* [EXERCISE]:
Your response must be an exact transcription of the lines from the one containing "jednostkę ma konkretnie" through the final line of the data.

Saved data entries
::::::::

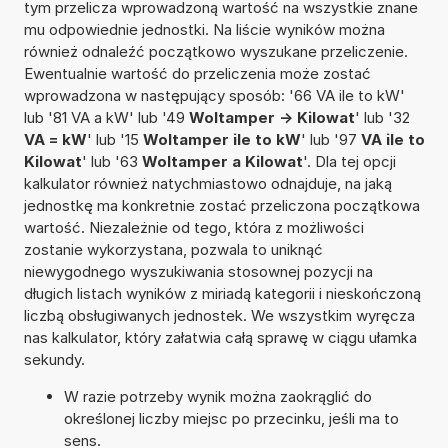
tym przelicza wprowadzoną wartość na wszystkie znane
mu odpowiednie jednostki. Na liście wyników można
również odnaleźć początkowo wyszukane przeliczenie.
Ewentualnie wartość do przeliczenia może zostać
wprowadzona w następujący sposób: '66 VA ile to kW'
lub '81 VA a kW' lub '49
Woltamper -> Kilowat
' lub '32
VA = kW
' lub '15
Woltamper ile to kW
' lub '97
VA ile to
Kilowat
' lub '63
Woltamper a Kilowat
'. Dla tej opcji
kalkulator również natychmiastowo odnajduje, na jaką
jednostkę ma konkretnie zostać przeliczona początkowa
wartość. Niezależnie od tego, która z możliwości
zostanie wykorzystana, pozwala to uniknąć
niewygodnego wyszukiwania stosownej pozycji na
długich listach wyników z miriadą kategorii i nieskończoną
liczbą obsługiwanych jednostek. We wszystkim wyręcza
nas kalkulator, który załatwia całą sprawę w ciągu ułamka
sekundy.
W razie potrzeby wynik można zaokrąglić do
określonej liczby miejsc po przecinku, jeśli ma to
sens.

::::::::

* [RESPONSE]:
jednostkę ma konkretnie zostać przeliczona początkowa
wartość. Niezależnie od tego, która z możliwości
zostanie wykorzystana, pozwala to uniknąć
niewygodnego wyszukiwania stosownej pozycji na
długich listach wyników z miriadą kategorii i nieskończoną
liczbą obsługiwanych jednostek. We wszystkim wyręcza
nas kalkulator, który załatwia całą sprawę w ciągu ułamka
sekundy.
W razie potrzeby wynik można zaokrąglić do
określonej liczby miejsc po przecinku, jeśli ma to
sens.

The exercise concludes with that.